How'd you know I was there? Are you police?"
"Yes, that's it!" said Ledermann. "You've guessed it. We are
policemen."
"Where's your uniforms?" he asked then. "You ain't policemen.
What you doin' here yourself? You can't arrest me for just goin'
to sleep in this dinky little dog house. Gee, I might have slept
all night! Guess I'll go along. Pop and Mom'll fix me for bein'
so late." He started to rise, but Ledermann pushed him back.
"Not so fast, not so fast, young follow!" he said slowly. "I
would like to find out, if possible, just how much asleep you
were. You see we don't think you would listen to anything that
was not intended for your ears, but we want you to tell us if you
did hear any little thing. By mistake, of course."
"Wasting time!" grunted Adolph. "Let me tickle him with my
little toy here. Safety first, as these people always say."
"Be quiet!" ordered Ledermann. "And you too, young fellow! If
you try to scream, we will kill you."
"Aw, quit your kiddn'!" said Porky cheekily. "What would I want
to yell for? I don't want to get arrested any more than I am. I
want to go home! tell you, how could I hear anything when I was
asleep? I want to go home! What's it to me what you talk
about?" He sniffed, and drew his cuff across his eyes.
"Let me have him," said Adolph. "Let me go outside the gates
with him."
"No," said Porky, using his cuff again. "I ain't goin' with
nobody. I know how to get home. I don't have to have somebody
take me." He tried to wiggle away, but felt Adolph's clutch
close like an iron vise.
"There, there," said Ledermann quietly, as he nudged Adolph under
cover of the darkness. "All we want to know is how much you
heard. It is nothing to me what you do after that. You see my
friend here does not mean what he says, but--well, I may as well
tell you how it is." He turned the flashlight on the boy's face
and held it there, watching him like a hawk while he talked. "My
friend has invented something that will prove to be a very
wonderful thing for everybody in the world, and he is very
anxious that it shall be kept a secret until he is ready to put
it on the market. Now you are a smart boy, and I will give you
one guess to see if you can tell me what we were talking about.

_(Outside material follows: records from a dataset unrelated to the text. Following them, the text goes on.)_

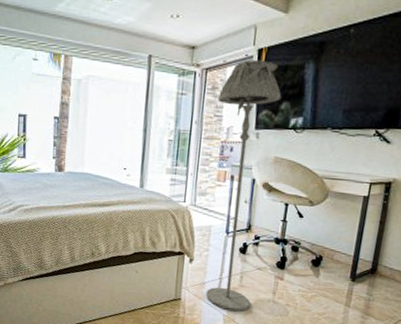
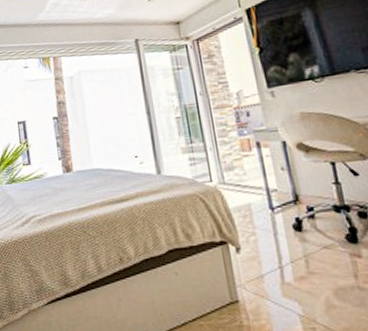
floor lamp: present [205,59,282,311] -> none [217,18,330,307]

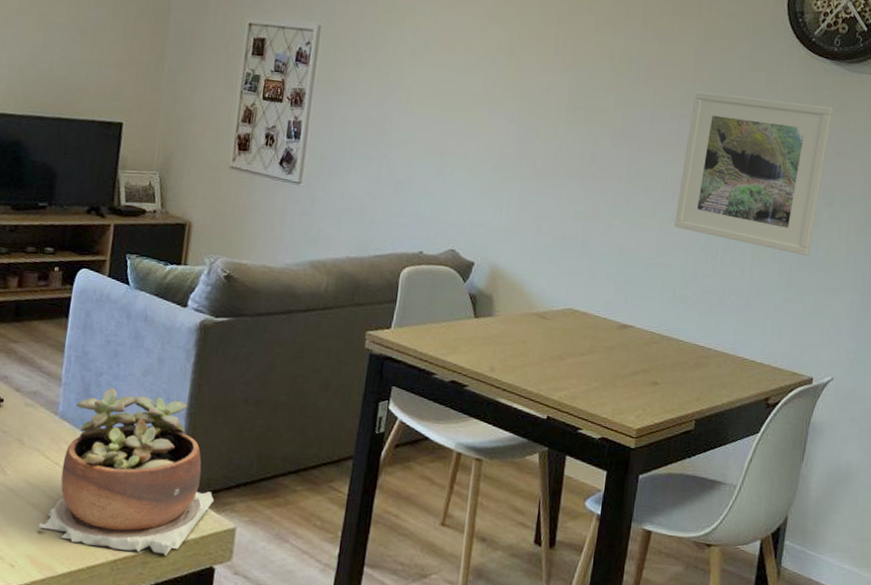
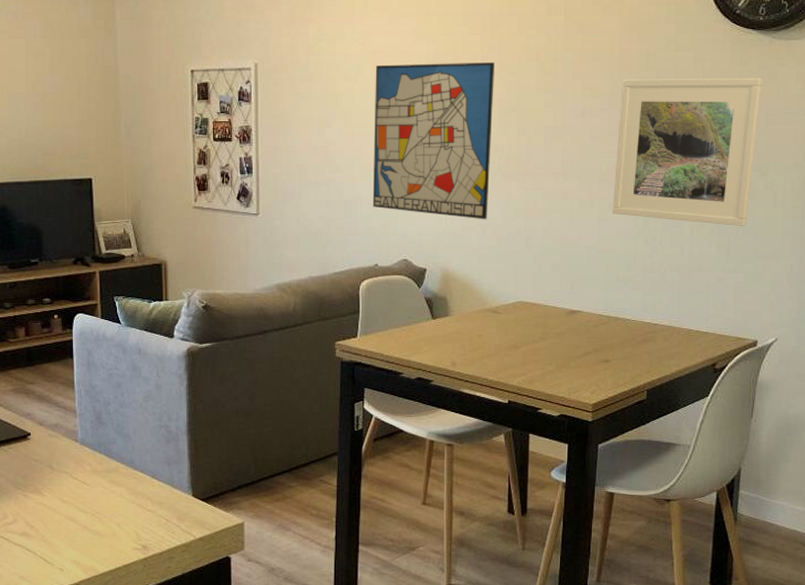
succulent plant: present [39,387,214,556] -> none [78,414,221,551]
wall art: none [424,44,568,218] -> present [372,62,494,220]

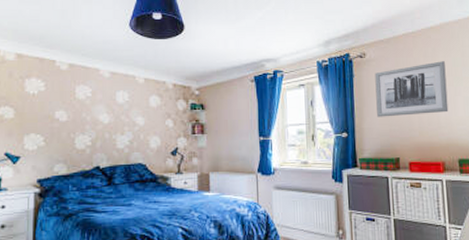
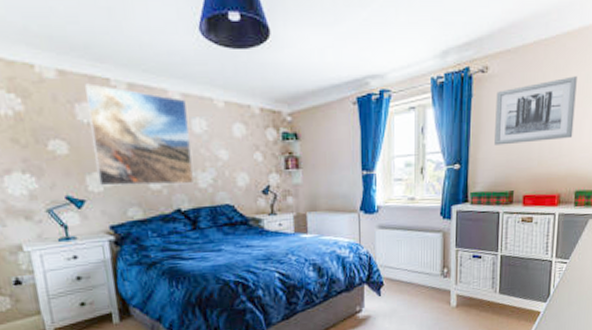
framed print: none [33,64,113,145] -> present [85,83,194,186]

Tell me what you think he has invented."
Porky thought a moment with a deep frown on his face.
"It's a patent medicine he has invented," he ventured finally.
"That's a good guess," said Ledermann. "Such a good guess that I
think you must have heard some of our talk."

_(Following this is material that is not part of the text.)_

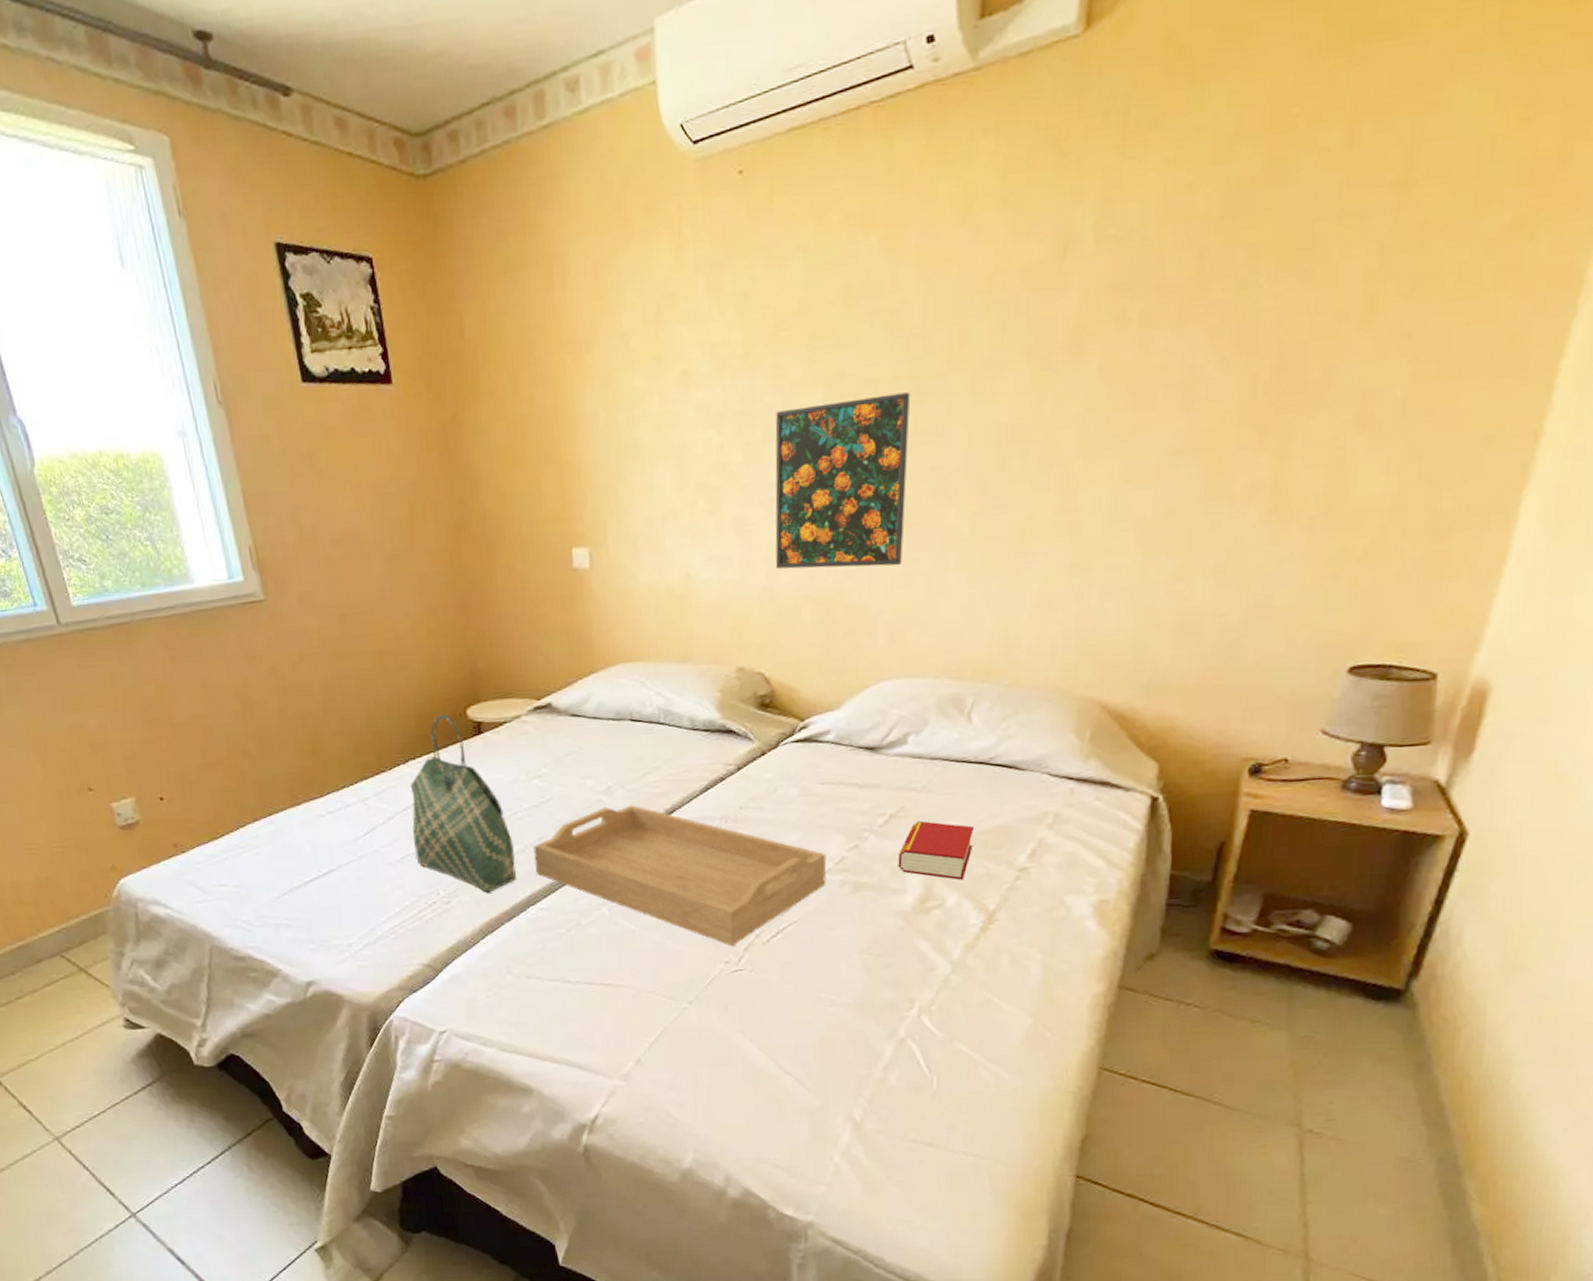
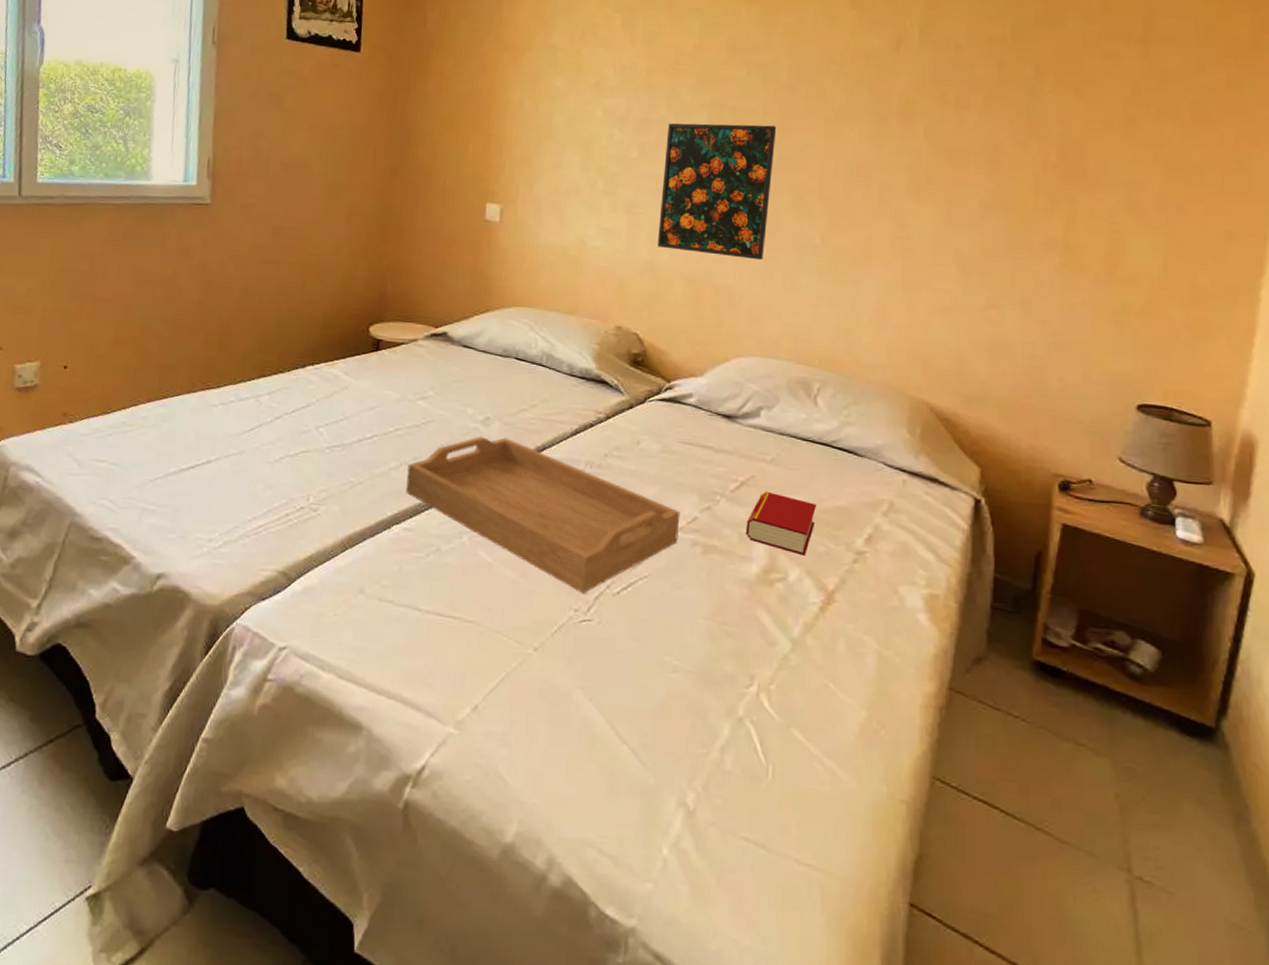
tote bag: present [411,714,516,893] -> none [294,328,390,505]

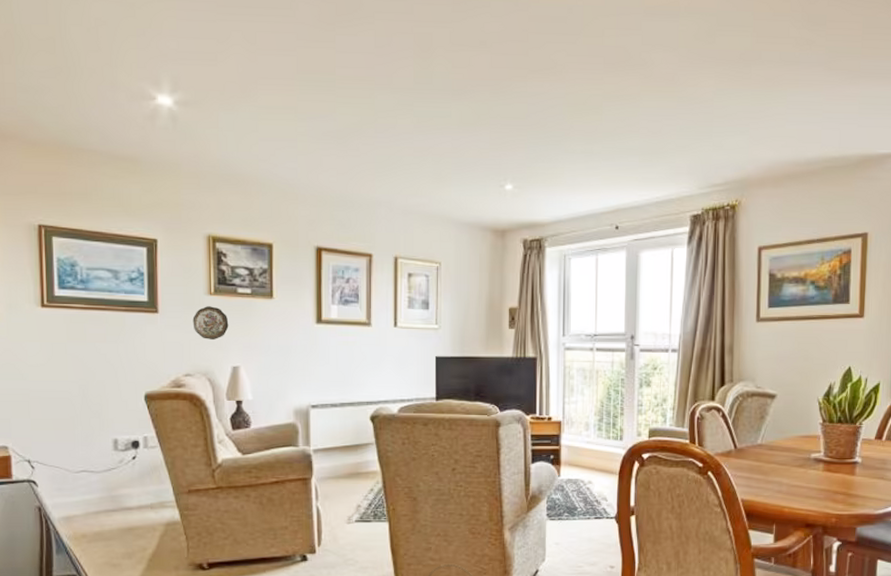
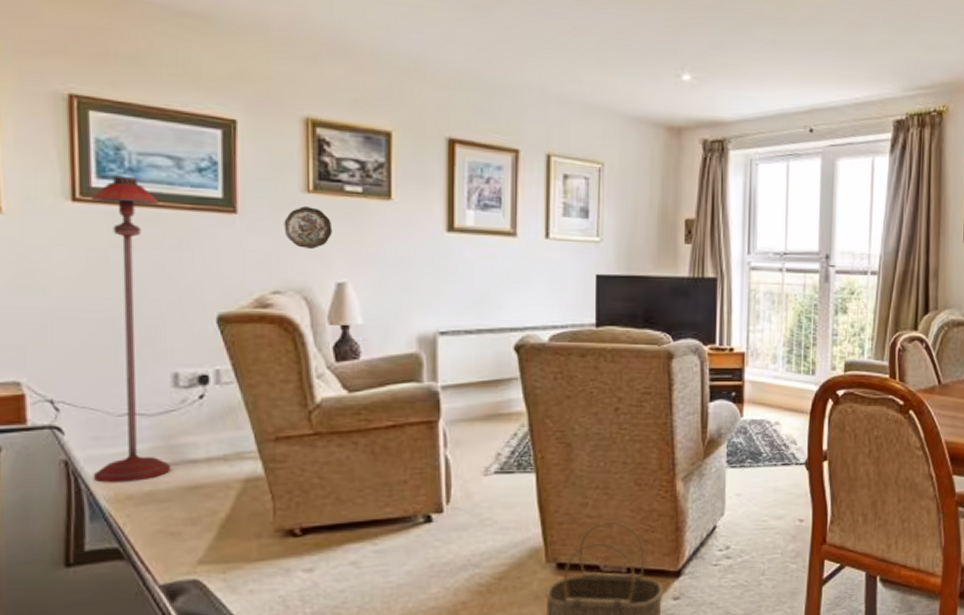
floor lamp: none [54,287,113,524] -> present [90,177,172,483]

"I didn't, honest," said Porky. "Couldn't you see I was asleep?
What do you suppose I care about your old patent medicine? So
long as you ain't policemen, let me go. I want to go home!"
"You shall go," said Ledermann, scowling in the direction of
Adolph, "but I am afraid you might follow us and find out about
the medicine. If you stay right here for a while, why, we will
go away, and you will never know to whom you have been talking in
this pitch dark. So we will just get you to do that much for us.

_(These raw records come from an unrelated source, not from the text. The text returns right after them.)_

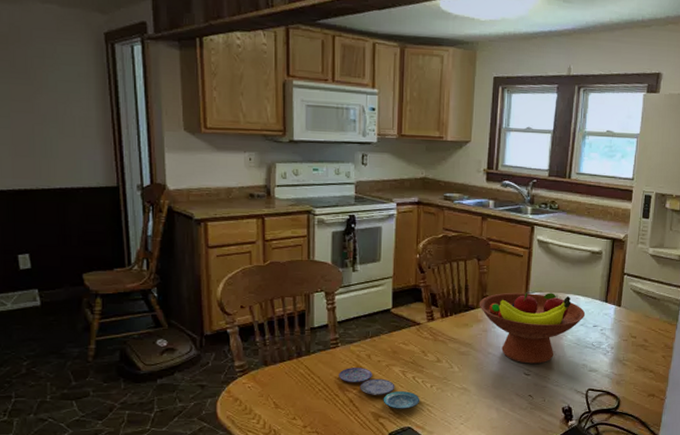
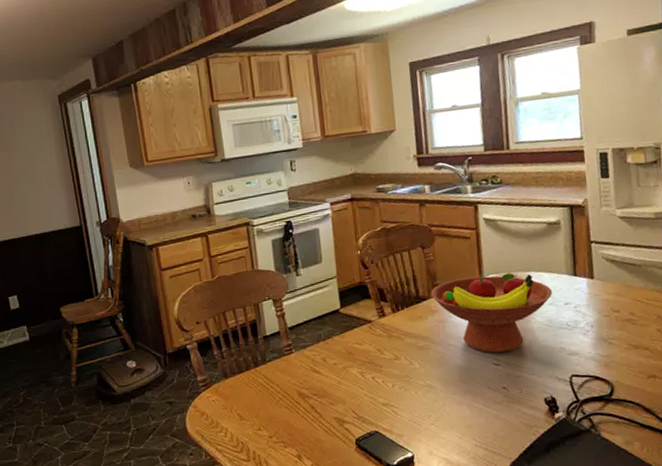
plate: present [339,368,420,409] -> none [297,372,384,413]

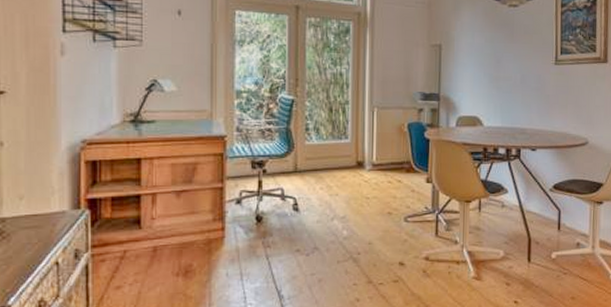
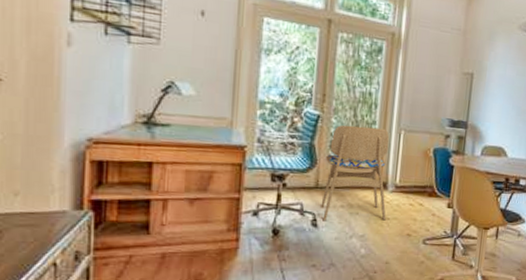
dining chair: none [301,107,366,205] -> present [321,125,389,221]

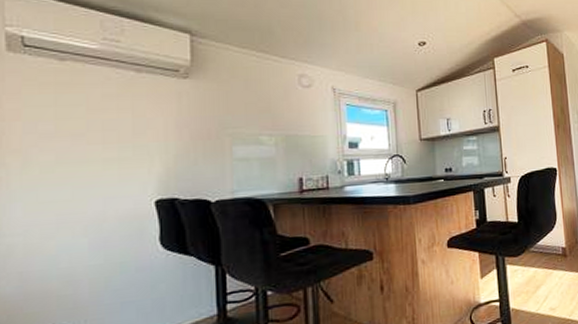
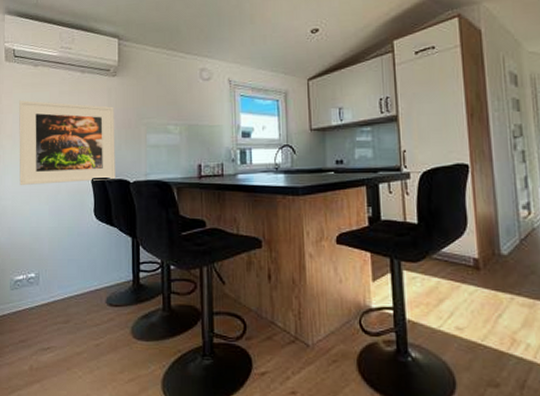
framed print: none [34,103,190,215] -> present [19,100,115,185]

And if you tell any one how you came to be here, or what we have
said to you, we will come back and kill you and kill all your
people!"
He hissed the awful threat in the boy's ear, and shutting off
the flashlight, he took a cord from his pocket, and wound it
tightly around the boy's wrists and ankles, tying it in a
peculiar knot. Then with a handkerchief he gagged him.